AIDS patient cured in Brazil
 
 
7/11/2020
 
HIV has killed 32 million people since it first circulated in the 1980s, but the recovery of a patient in Brazil has given great hope to cure more cases with prescription drugs.
The patient, a man in his mid-30s, underwent a prolonged period of treatment, the first time that a patient had recovered from the virus only after drug treatment.
Doctors stated that the patient received an intense mixture of AIDS drugs, including ART or ART, as well as taking additional antiretrovirals, as well as a drug called nicotinamide, which is a form of Vitamin B3.

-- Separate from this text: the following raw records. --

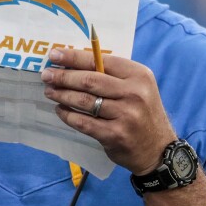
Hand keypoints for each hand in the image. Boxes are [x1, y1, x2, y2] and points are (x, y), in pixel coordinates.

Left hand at [41, 47, 176, 174]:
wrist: (158, 149)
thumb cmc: (142, 112)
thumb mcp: (138, 87)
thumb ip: (113, 75)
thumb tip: (74, 64)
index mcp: (138, 75)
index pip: (100, 60)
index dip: (74, 57)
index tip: (54, 55)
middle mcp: (133, 93)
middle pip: (89, 80)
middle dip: (63, 76)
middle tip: (46, 75)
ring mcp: (125, 115)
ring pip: (84, 101)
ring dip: (62, 95)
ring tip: (50, 91)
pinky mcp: (115, 135)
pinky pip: (84, 122)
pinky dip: (68, 115)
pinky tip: (60, 110)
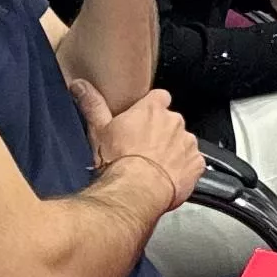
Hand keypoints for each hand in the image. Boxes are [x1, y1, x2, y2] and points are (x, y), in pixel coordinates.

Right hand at [71, 77, 201, 210]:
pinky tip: (167, 177)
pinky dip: (183, 169)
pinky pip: (192, 162)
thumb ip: (92, 104)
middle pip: (171, 122)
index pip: (159, 97)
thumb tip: (80, 87)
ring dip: (173, 150)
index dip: (152, 107)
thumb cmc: (118, 161)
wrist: (136, 190)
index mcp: (153, 110)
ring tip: (153, 166)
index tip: (144, 118)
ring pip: (182, 142)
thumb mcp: (99, 130)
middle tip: (143, 148)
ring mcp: (187, 142)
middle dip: (161, 132)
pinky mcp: (196, 163)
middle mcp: (174, 122)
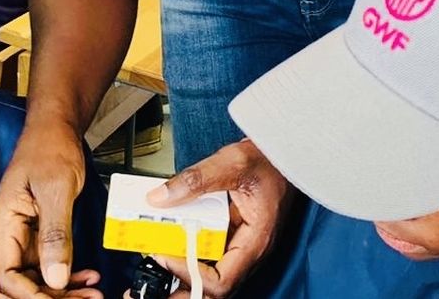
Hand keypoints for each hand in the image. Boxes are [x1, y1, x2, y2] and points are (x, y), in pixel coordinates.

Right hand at [0, 122, 103, 298]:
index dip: (29, 295)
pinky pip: (49, 264)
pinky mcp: (40, 232)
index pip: (6, 276)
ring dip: (61, 291)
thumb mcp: (56, 189)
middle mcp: (10, 233)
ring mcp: (25, 234)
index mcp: (4, 223)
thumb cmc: (50, 148)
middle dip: (48, 297)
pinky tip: (88, 277)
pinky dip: (67, 275)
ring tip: (91, 293)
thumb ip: (55, 234)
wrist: (56, 127)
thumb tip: (55, 278)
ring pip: (36, 278)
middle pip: (19, 284)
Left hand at [141, 140, 294, 298]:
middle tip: (157, 278)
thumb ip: (196, 179)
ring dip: (184, 272)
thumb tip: (161, 197)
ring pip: (211, 273)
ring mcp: (240, 244)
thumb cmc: (270, 161)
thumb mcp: (232, 162)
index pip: (222, 281)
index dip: (190, 275)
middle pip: (214, 287)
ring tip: (159, 263)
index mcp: (255, 241)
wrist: (281, 154)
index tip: (166, 258)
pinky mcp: (232, 235)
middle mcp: (249, 250)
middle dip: (184, 286)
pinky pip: (209, 254)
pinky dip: (188, 252)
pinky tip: (171, 244)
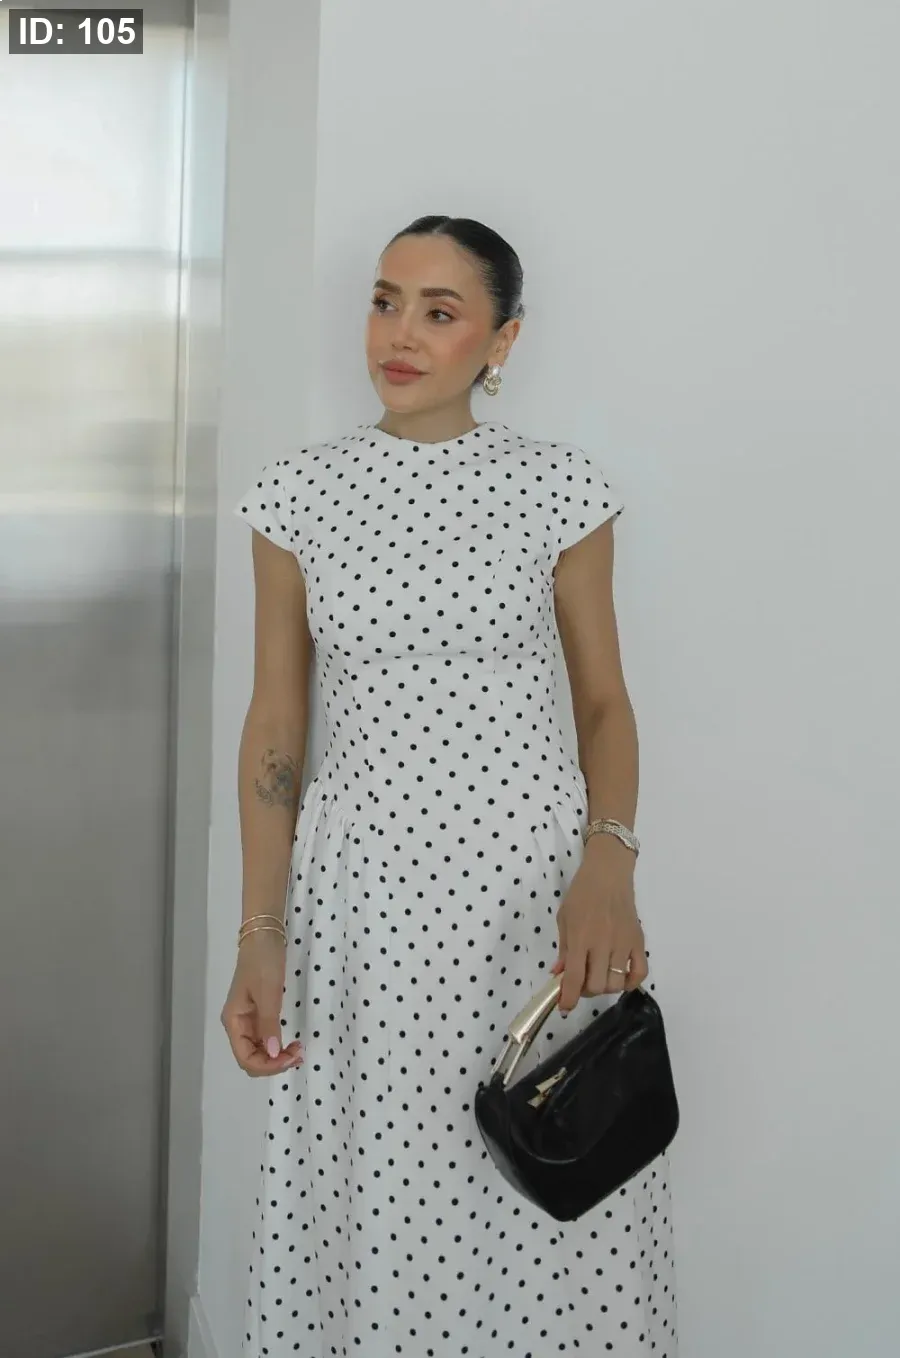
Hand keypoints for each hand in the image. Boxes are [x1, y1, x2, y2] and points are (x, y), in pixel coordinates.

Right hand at [221, 932, 303, 1076]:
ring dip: (277, 1057)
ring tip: (298, 1051)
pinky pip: (265, 1039)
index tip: (290, 1059)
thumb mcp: (268, 992)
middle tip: (298, 1055)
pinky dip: (278, 1046)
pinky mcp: (259, 1013)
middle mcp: (238, 1024)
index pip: (245, 1058)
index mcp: (234, 1021)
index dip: (267, 1066)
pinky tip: (291, 1043)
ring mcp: (248, 1020)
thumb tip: (273, 1054)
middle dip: (273, 1064)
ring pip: (259, 1051)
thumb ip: (269, 1024)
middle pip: (251, 1058)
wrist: (264, 936)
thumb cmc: (263, 962)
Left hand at [551, 838, 647, 1012]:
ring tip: (599, 976)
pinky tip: (620, 978)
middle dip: (585, 992)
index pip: (575, 978)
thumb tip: (559, 975)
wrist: (608, 874)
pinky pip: (639, 973)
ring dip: (605, 987)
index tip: (564, 1008)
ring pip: (616, 983)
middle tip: (581, 983)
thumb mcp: (564, 919)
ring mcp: (623, 943)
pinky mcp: (639, 941)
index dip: (568, 998)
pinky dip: (630, 983)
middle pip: (597, 986)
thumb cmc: (581, 893)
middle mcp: (603, 944)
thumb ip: (564, 949)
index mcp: (581, 937)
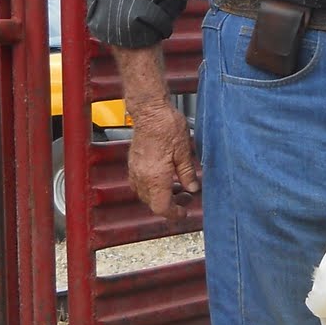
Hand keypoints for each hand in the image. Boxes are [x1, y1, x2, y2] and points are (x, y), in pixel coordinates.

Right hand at [127, 104, 199, 224]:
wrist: (149, 111)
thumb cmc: (167, 127)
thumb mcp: (184, 152)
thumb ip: (188, 174)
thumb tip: (193, 189)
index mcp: (156, 178)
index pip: (162, 207)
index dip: (174, 214)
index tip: (184, 212)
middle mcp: (142, 177)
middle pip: (153, 203)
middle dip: (170, 204)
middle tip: (186, 196)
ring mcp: (135, 170)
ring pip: (145, 195)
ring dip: (160, 196)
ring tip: (177, 186)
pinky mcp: (132, 163)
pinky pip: (139, 184)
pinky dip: (152, 187)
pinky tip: (163, 178)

According to a study in which Dr. Ricardo Diaz of the University of São Paulo, Brazil, an unidentified man was diagnosed with HIV in 2012 and underwent a 48-week leading course of drug therapy.
A little over a year later, DNA and cell tests showed he had recovered from HIV. "We cannot fully examine the body, but with the best evidence available, the patient does not have any infected cells," Dr. Diaz said in an interview with the Telegraph.
"This case is very exciting, and I really hope it will further research to find a cure for HIV," Andrea Safarino, a doctor at the Italian Institute of Health who co-led the experiment, said in an interview with the British Charity AIDS Foundation.
However, researchers believe that this experiment needs more research, despite the recovery of a patient from HIV, but 4 other patients who underwent the same experiment did not show any symptoms of improvement, according to the British newspaper Express.